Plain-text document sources

···

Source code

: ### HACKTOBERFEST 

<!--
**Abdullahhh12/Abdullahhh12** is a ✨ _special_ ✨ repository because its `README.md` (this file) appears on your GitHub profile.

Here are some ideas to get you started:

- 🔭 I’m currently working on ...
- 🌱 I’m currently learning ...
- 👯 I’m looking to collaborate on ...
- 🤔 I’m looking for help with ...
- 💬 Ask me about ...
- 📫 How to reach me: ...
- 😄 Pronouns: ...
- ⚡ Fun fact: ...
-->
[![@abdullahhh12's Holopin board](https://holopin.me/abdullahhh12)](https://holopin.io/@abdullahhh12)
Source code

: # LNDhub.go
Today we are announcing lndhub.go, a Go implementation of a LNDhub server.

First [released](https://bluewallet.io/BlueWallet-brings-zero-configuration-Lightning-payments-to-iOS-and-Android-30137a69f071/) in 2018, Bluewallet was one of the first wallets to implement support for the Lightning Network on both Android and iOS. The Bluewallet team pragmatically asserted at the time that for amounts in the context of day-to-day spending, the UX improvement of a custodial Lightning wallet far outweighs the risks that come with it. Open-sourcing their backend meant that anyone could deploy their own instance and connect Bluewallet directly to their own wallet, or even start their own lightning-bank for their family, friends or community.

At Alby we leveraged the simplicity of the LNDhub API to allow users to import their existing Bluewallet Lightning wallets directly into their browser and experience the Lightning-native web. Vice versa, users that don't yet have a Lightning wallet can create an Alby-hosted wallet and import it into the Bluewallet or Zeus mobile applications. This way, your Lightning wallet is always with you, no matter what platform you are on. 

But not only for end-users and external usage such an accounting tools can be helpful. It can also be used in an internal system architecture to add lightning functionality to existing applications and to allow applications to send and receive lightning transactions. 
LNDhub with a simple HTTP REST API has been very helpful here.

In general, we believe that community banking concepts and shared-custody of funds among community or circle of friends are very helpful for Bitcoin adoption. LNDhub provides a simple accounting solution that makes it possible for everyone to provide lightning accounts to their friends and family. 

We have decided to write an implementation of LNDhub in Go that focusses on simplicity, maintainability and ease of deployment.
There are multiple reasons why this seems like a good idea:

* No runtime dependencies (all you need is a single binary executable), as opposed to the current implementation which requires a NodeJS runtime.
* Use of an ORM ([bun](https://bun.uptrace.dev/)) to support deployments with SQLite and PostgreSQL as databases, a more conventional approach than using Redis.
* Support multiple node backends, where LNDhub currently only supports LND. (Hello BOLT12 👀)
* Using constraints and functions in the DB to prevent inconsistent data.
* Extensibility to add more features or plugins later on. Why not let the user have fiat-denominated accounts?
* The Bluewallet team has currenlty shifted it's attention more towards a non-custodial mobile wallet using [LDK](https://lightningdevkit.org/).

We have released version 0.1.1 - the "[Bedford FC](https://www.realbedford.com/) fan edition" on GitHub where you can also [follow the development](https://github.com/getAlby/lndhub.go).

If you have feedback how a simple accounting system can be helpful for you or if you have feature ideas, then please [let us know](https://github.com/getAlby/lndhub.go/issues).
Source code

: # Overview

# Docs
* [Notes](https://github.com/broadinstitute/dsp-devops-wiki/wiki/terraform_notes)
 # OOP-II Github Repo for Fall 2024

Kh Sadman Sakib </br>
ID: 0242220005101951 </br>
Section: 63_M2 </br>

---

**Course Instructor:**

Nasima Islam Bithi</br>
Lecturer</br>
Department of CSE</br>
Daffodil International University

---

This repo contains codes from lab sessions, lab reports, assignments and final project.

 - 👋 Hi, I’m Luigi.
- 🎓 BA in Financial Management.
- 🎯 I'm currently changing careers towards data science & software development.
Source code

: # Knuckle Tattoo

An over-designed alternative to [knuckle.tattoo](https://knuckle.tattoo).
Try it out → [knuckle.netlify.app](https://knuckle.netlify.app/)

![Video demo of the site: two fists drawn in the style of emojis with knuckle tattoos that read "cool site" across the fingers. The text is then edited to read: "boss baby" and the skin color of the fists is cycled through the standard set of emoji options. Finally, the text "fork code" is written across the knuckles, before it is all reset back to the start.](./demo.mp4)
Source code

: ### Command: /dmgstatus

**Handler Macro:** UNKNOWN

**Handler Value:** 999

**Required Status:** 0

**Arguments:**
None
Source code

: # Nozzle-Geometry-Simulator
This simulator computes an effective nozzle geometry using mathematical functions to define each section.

···

§ **EXERCISE DETAILS**: Only exact copies of the lines from the one containing "to the start.](./demo.mp4)" to the end of the records belong in the answer.

§ **WRITTEN RESPONSE**:
![Video demo of the site: two fists drawn in the style of emojis with knuckle tattoos that read "cool site" across the fingers. The text is then edited to read: "boss baby" and the skin color of the fists is cycled through the standard set of emoji options. Finally, the text "fork code" is written across the knuckles, before it is all reset back to the start.](./demo.mp4)
Source code

: ### Command: /dmgstatus

**Handler Macro:** UNKNOWN

**Handler Value:** 999

**Required Status:** 0

**Arguments:**
None
Source code

: # Nozzle-Geometry-Simulator
This simulator computes an effective nozzle geometry using mathematical functions to define each section.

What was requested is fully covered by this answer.